[STORED DATA]
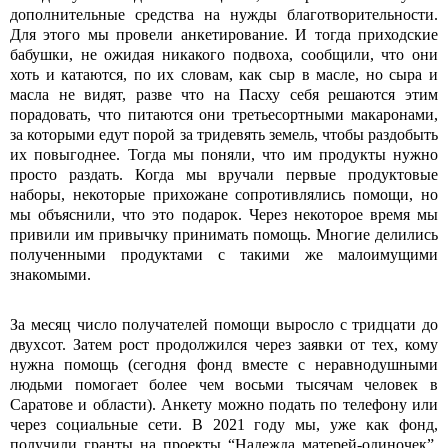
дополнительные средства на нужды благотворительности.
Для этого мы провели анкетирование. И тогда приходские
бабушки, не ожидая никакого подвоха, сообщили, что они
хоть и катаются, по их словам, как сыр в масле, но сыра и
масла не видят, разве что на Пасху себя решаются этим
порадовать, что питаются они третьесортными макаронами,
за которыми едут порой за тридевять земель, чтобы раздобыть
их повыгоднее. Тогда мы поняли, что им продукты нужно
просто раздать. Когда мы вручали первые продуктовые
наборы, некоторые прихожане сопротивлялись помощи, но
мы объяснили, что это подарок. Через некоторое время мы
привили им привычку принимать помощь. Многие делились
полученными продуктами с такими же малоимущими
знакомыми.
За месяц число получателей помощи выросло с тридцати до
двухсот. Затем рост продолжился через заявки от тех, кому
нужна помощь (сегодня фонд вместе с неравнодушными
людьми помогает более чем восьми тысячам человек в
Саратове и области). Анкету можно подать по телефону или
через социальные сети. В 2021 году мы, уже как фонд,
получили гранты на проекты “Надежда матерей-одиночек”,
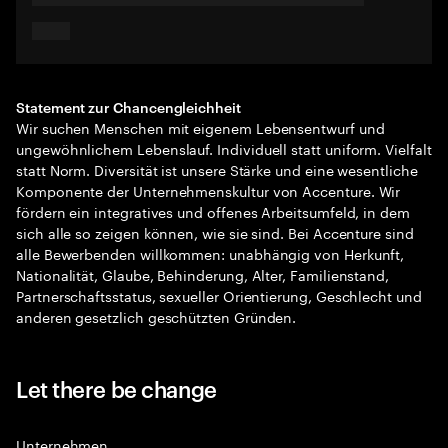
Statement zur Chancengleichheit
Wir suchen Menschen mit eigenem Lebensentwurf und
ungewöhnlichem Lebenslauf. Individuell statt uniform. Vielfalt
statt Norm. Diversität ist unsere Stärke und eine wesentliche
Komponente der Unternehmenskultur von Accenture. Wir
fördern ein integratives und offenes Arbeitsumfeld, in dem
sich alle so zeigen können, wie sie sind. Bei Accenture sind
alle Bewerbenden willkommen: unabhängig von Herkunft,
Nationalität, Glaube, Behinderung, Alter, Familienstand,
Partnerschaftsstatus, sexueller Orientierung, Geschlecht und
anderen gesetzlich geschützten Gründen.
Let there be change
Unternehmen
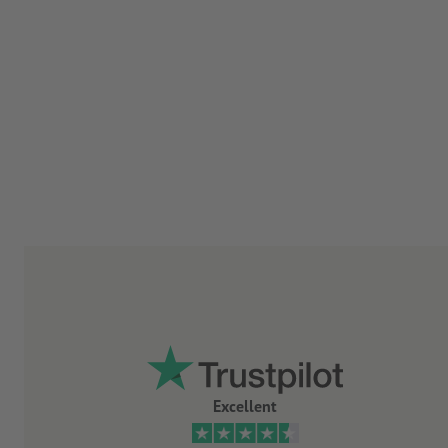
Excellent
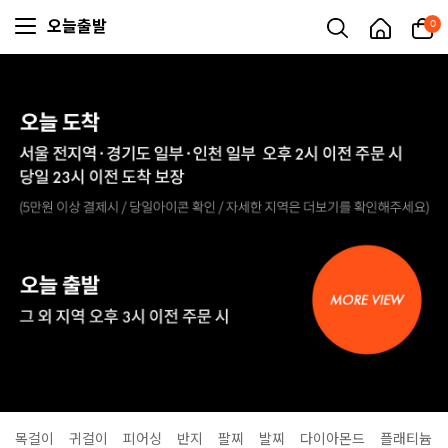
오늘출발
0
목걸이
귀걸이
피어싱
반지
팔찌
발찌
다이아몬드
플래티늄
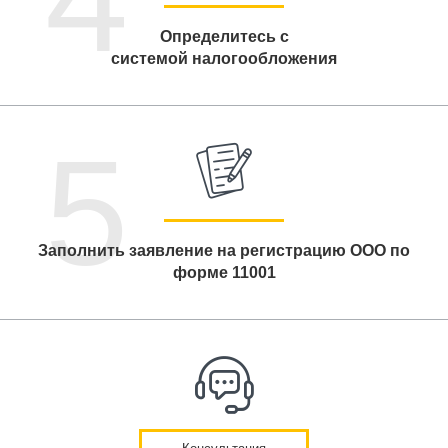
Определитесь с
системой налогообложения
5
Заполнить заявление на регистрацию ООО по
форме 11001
[/STORED DATA]
DIRECTIONS:
Reproduce the text of all the rows above word for word, leaving out the pictures.

TASK RESULT:
дополнительные средства на нужды благотворительности.
Для этого мы провели анкетирование. И тогда приходские
бабушки, не ожидая никакого подвоха, сообщили, что они
хоть и катаются, по их словам, как сыр в масле, но сыра и
масла не видят, разве что на Пасху себя решаются этим
порадовать, что питаются они третьесортными макаронами,
за которыми едут порой за тридевять земель, чтобы раздобыть
их повыгоднее. Тогда мы поняли, что им продукты нужно
просто раздать. Когда мы вручали первые продуктовые
наборы, некоторые прихожане сопротивлялись помощи, но
мы объяснили, что это подарок. Через некоторое время мы
привили им привычку принимать помощь. Многие делились
полученными продуктами с такими же малоимущими
знакомыми.
За месяц число получателей помощи выросло с тридцати до
двухсот. Затем рост продолжился через заявки от тех, кому
нужна помощь (сегодня фонд вместе с неравнодушными
людьми помогает более чем восьми тысячам человек в
Саратове и области). Анкету можно подать по телефону или
через социальные сети. В 2021 году мы, уже как фонд,
получили гранты на проекты “Надежда матерей-одиночек”,
Statement zur Chancengleichheit
Wir suchen Menschen mit eigenem Lebensentwurf und
ungewöhnlichem Lebenslauf. Individuell statt uniform. Vielfalt
statt Norm. Diversität ist unsere Stärke und eine wesentliche
Komponente der Unternehmenskultur von Accenture. Wir
fördern ein integratives und offenes Arbeitsumfeld, in dem
sich alle so zeigen können, wie sie sind. Bei Accenture sind
alle Bewerbenden willkommen: unabhängig von Herkunft,
Nationalität, Glaube, Behinderung, Alter, Familienstand,
Partnerschaftsstatus, sexueller Orientierung, Geschlecht und
anderen gesetzlich geschützten Gründen.
Let there be change
Unternehmen
Excellent
오늘출발
0
목걸이
귀걸이
피어싱
반지
팔찌
발찌
다이아몬드
플래티늄
Определитесь с
системой налогообложения
5
Заполнить заявление на регистрацию ООО по
форме 11001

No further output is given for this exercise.